Exercise requirements:
a. Reproduce word for word the passage of the juice-cleanse blog post that opens with the words "Would I EVER" and closes with "say the least.".
b. In the juice-cleanse blog post, how many days long does the writer hope the cleanse will last?
c. Write the next part of the juice-cleanse blog post, picking up after its last sentence.

Document excerpt:
I Know

I KNOW

I know.

So my tweet regarding a (hopefully) 10-day juice cleanse sparked a bit of curiosity from many! What am I doing, why am I doing it. There’s always the “THOSE ARE TERRIBLE FOR YOU” people, you know, the ones that have never done it but some TV doctor said they were terrible. I dunno. Here’s my take and reasoning…

It’s not something I should have even tweeted about. It’s honestly not something I push and advocate for, nor do I want to lose all credibility as someone who LOVES food. Trust me, I already got the, “you write a food blog and you don’t even eat” shit.

Would I EVER do a 10-day juice cleanse if I didn’t have to be in a bikini…sometimes only half a bikini….in highly circulated magazines? Holy shit, NO. I love my body. Well, I love my in-clothes body. Loving your bikini bod is a whole other ball game. And getting in a bikini when you just completed 3 weeks of not just eating but FEASTING every single day is a little daunting to say the least.

Records shown:
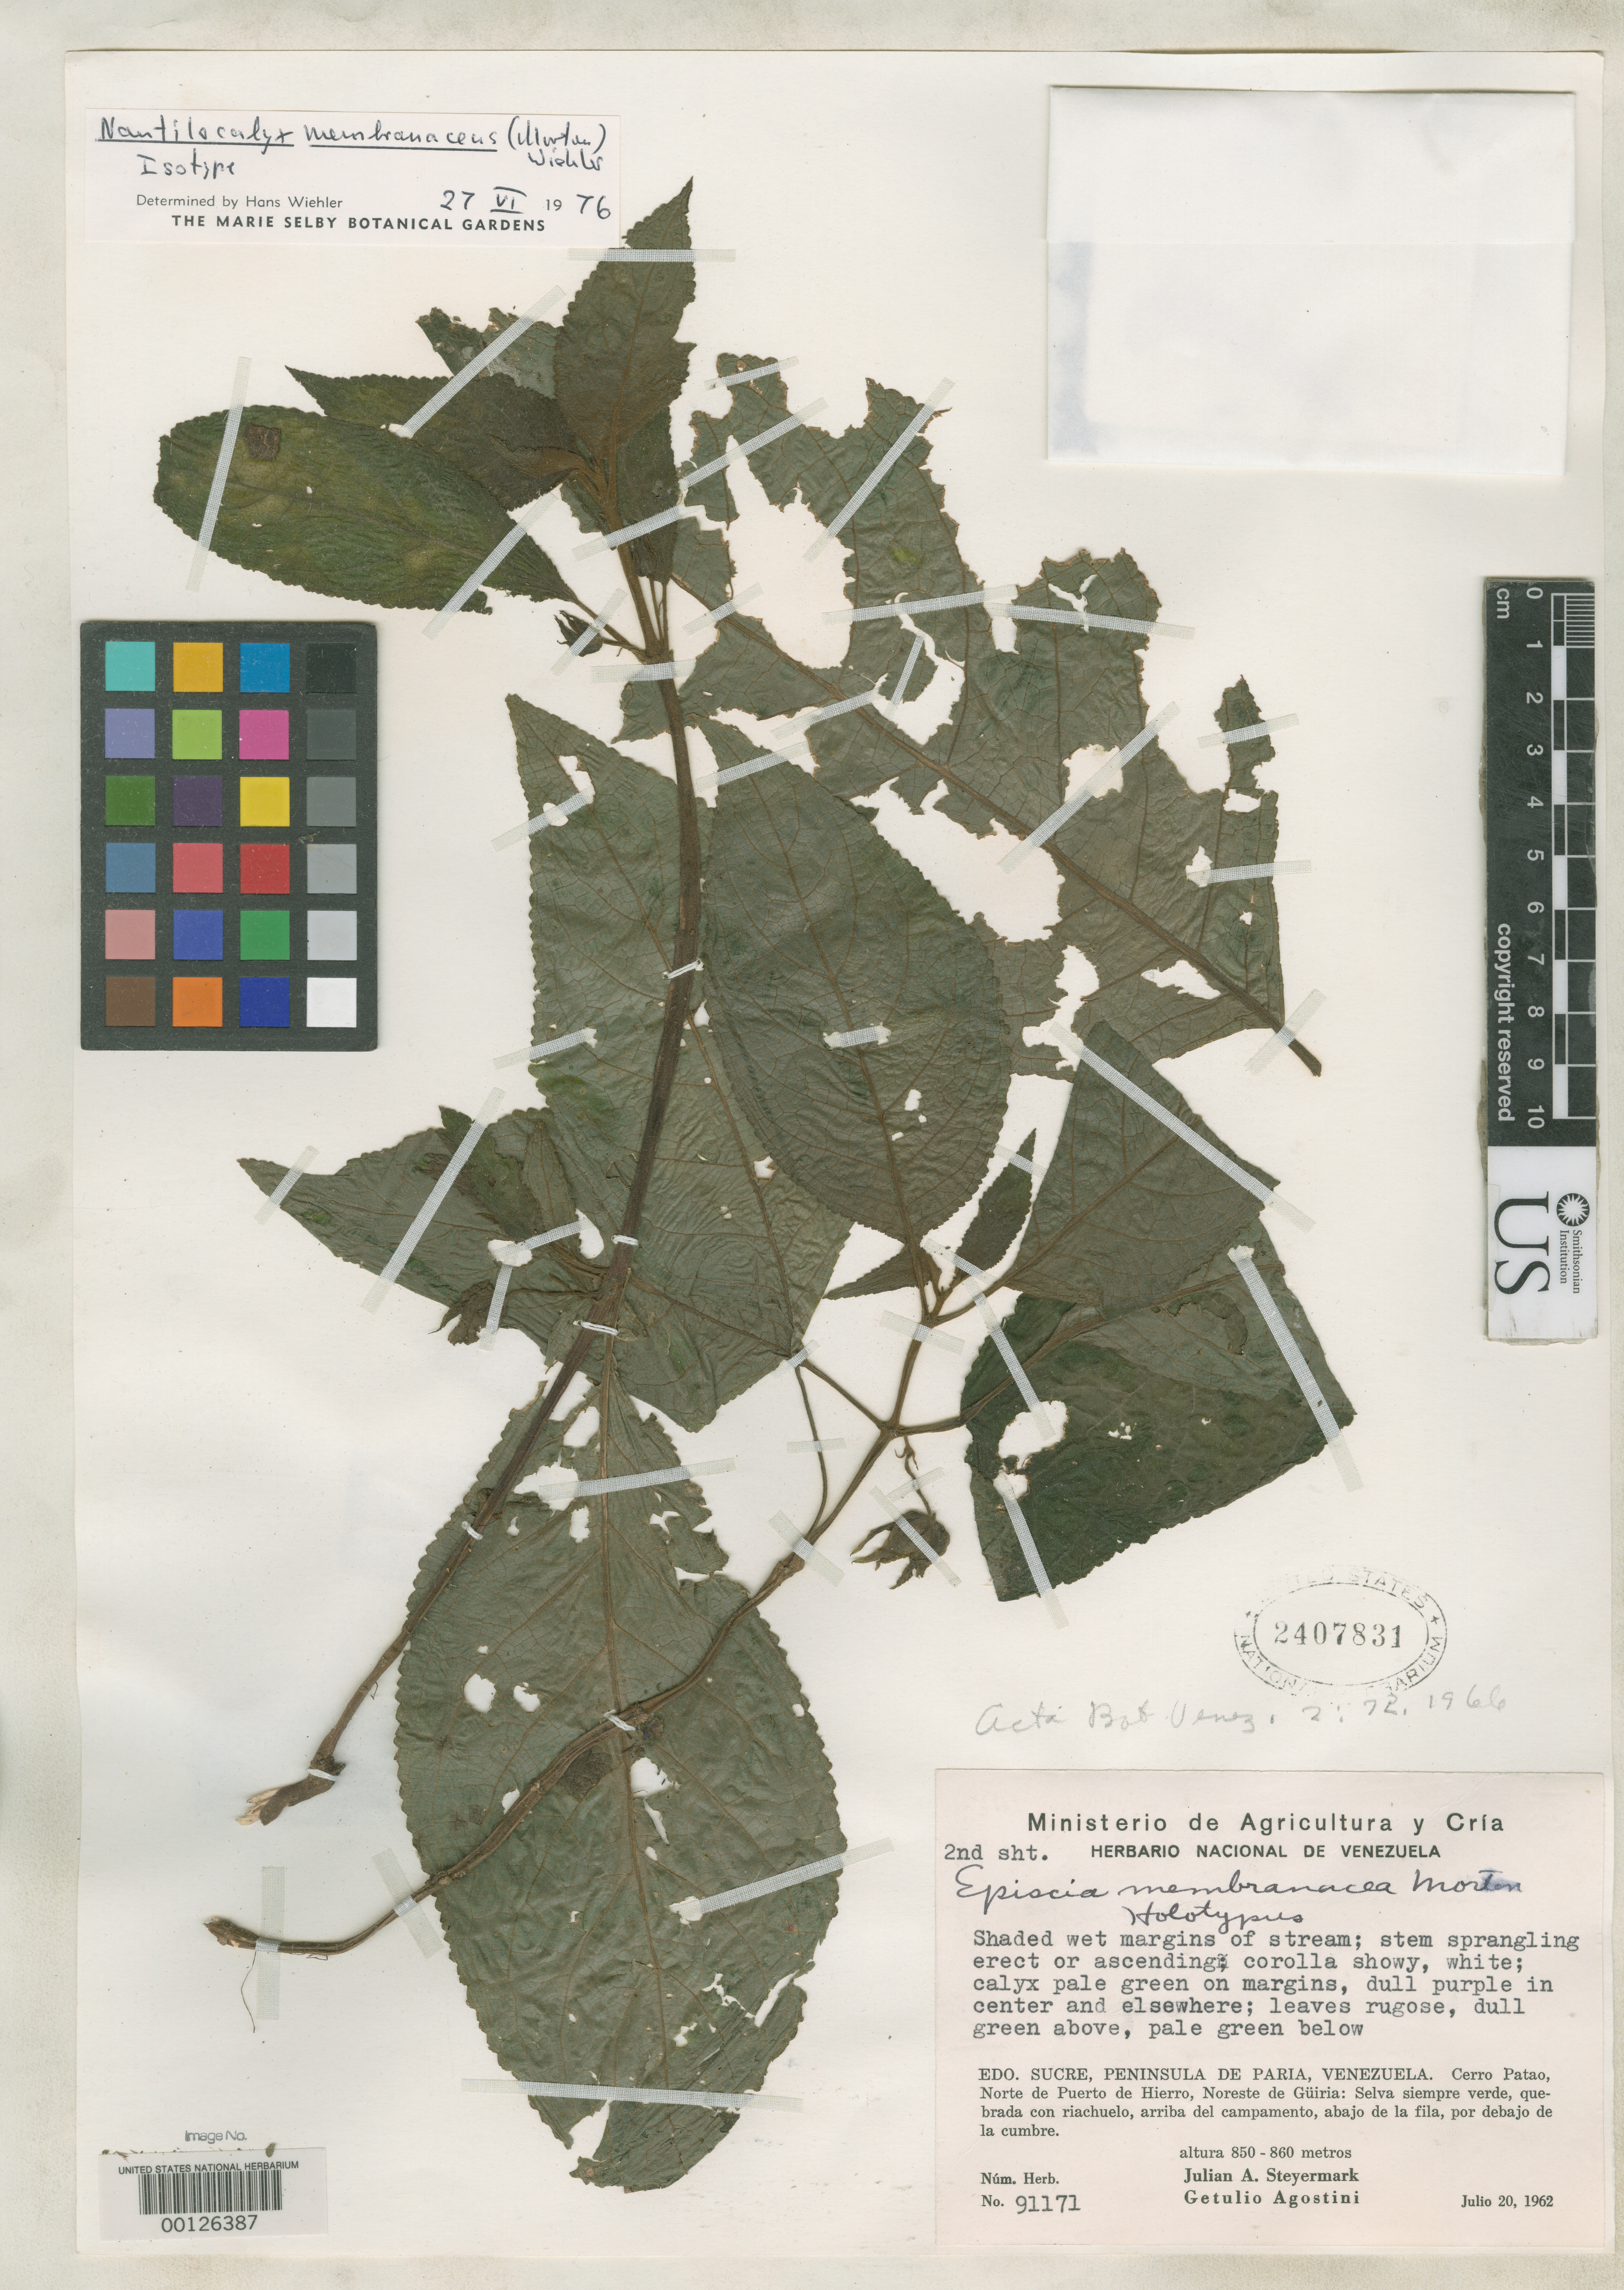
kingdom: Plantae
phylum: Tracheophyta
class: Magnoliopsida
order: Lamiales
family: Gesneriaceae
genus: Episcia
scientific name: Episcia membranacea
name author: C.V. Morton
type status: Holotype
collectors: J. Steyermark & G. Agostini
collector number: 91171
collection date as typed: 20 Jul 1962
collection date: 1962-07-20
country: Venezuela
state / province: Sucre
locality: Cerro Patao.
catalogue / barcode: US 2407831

Expected answers:
a.
Would I EVER do a 10-day juice cleanse if I didn’t have to be in a bikini…sometimes only half a bikini….in highly circulated magazines? Holy shit, NO. I love my body. Well, I love my in-clothes body. Loving your bikini bod is a whole other ball game. And getting in a bikini when you just completed 3 weeks of not just eating but FEASTING every single day is a little daunting to say the least.

b. Ten days.

c.
Now, I LOVE CURVES. I’ve said it before and I will say it for the rest of time. But that, unfortunately, isn’t how my body operates. Weight that I put on from loving food doesn’t distribute into the Kardashian-like teenie waist and bodacious ass. Chrissy’s version of curvy results in TSA agents patting me down and saying, “Ooo!” as if I’m about 4 months along. It’s just a…poof in my belly. Skinny legs. Skinny (untoned) arms. And a poof in the belly.

My belief is that this results from 2 things. One — not working out enough, plain and simple. Two — being on a low carb diet means you know cheese and fat is a-okay,  therefore you eat a shit ton of fat and dairy and I 100% believe that dairy goes straight to the waistline.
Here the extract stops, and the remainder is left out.